[Problem] Only the lines below starting at the one that contains "right knee: (564, 219)" and ending at the one that contains "left wrist: (382, 216)" are to be reproduced, exactly and with both ends kept.

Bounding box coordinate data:
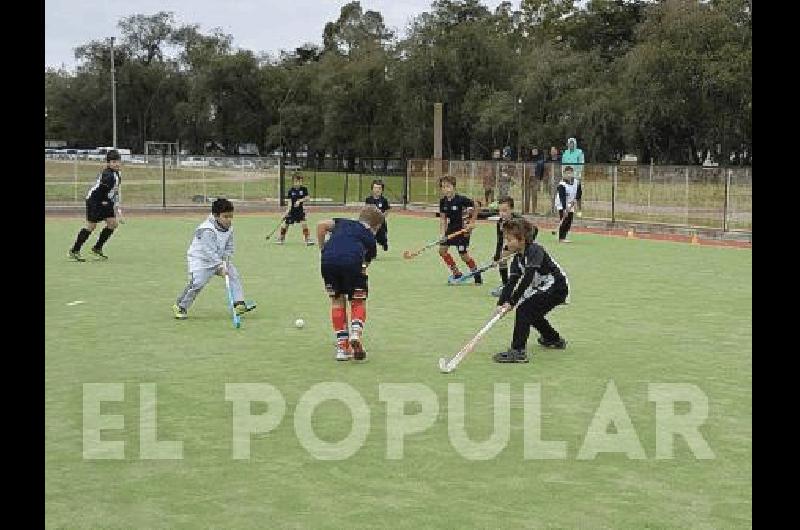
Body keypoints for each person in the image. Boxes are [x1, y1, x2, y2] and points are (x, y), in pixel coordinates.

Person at [492, 217, 569, 363]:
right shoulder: (517, 259)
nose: (507, 244)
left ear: (522, 239)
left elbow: (527, 278)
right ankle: (552, 338)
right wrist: (501, 304)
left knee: (525, 310)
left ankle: (518, 351)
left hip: (557, 286)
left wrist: (513, 302)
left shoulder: (535, 250)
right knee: (532, 312)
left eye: (509, 240)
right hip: (543, 287)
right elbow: (511, 282)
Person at [317, 205, 385, 361]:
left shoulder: (342, 222)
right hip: (353, 264)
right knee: (358, 300)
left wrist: (323, 250)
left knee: (337, 301)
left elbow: (321, 225)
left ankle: (342, 348)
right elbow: (365, 265)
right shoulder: (370, 238)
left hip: (328, 262)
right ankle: (355, 332)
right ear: (376, 226)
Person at [172, 198, 256, 320]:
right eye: (225, 217)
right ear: (216, 216)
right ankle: (180, 306)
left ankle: (238, 304)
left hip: (218, 259)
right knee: (197, 283)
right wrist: (220, 266)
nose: (229, 220)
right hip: (201, 260)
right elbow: (208, 252)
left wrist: (225, 262)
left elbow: (229, 247)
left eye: (231, 216)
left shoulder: (229, 228)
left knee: (233, 274)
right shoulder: (206, 230)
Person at [68, 149, 124, 261]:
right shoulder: (108, 176)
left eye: (117, 161)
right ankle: (75, 250)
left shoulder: (117, 173)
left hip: (106, 200)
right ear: (108, 163)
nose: (116, 163)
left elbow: (114, 191)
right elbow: (100, 192)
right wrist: (104, 203)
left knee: (112, 224)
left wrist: (117, 208)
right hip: (94, 200)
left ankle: (97, 248)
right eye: (113, 162)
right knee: (91, 226)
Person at [490, 197, 538, 297]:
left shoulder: (518, 220)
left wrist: (525, 244)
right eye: (500, 211)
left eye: (505, 210)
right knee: (502, 259)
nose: (502, 213)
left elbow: (535, 229)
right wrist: (496, 257)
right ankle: (505, 285)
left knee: (524, 265)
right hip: (512, 244)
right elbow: (500, 241)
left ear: (511, 210)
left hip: (523, 245)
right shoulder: (500, 223)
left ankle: (533, 285)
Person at [438, 175, 482, 285]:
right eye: (443, 187)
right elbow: (443, 219)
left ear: (454, 187)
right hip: (451, 229)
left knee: (463, 255)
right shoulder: (442, 202)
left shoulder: (461, 200)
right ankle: (456, 273)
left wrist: (472, 222)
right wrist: (443, 234)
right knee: (442, 250)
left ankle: (476, 274)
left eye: (448, 186)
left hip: (463, 231)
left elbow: (476, 206)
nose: (445, 189)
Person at [276, 172, 314, 245]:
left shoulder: (304, 189)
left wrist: (299, 201)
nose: (298, 183)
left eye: (300, 181)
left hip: (300, 211)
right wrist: (286, 212)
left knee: (304, 224)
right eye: (296, 181)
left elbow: (307, 198)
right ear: (293, 182)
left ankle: (307, 239)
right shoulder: (291, 191)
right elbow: (289, 203)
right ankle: (281, 238)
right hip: (292, 211)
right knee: (285, 225)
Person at [553, 166, 582, 243]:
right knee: (564, 219)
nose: (569, 175)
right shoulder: (561, 184)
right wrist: (564, 208)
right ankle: (561, 237)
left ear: (573, 173)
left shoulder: (576, 182)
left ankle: (564, 235)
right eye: (567, 173)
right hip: (561, 203)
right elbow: (562, 197)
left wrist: (575, 199)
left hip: (571, 202)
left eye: (570, 173)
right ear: (564, 174)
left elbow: (579, 192)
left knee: (569, 220)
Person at [364, 179, 391, 251]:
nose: (377, 190)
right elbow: (367, 210)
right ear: (372, 189)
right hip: (372, 223)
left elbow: (387, 210)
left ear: (382, 190)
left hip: (380, 224)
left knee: (381, 238)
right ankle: (371, 251)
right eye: (375, 188)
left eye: (379, 188)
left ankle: (384, 243)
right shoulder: (368, 199)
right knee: (370, 237)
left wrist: (382, 216)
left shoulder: (384, 200)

[Result for this exercise]
right knee: (564, 219)
nose: (569, 175)
right shoulder: (561, 184)
right wrist: (564, 208)
right ankle: (561, 237)
left ear: (573, 173)
left shoulder: (576, 182)
left ankle: (564, 235)
right eye: (567, 173)
right hip: (561, 203)
right elbow: (562, 197)
left wrist: (575, 199)
left hip: (571, 202)
left eye: (570, 173)
right ear: (564, 174)
left elbow: (579, 192)
left knee: (569, 220)
Person at [364, 179, 391, 251]:
nose: (377, 190)
right elbow: (367, 210)
right ear: (372, 189)
right hip: (372, 223)
left elbow: (387, 210)
left ear: (382, 190)
left hip: (380, 224)
left knee: (381, 238)
right ankle: (371, 251)
right eye: (375, 188)
left eye: (379, 188)
left ankle: (384, 243)
right shoulder: (368, 199)
right knee: (370, 237)
left wrist: (382, 216)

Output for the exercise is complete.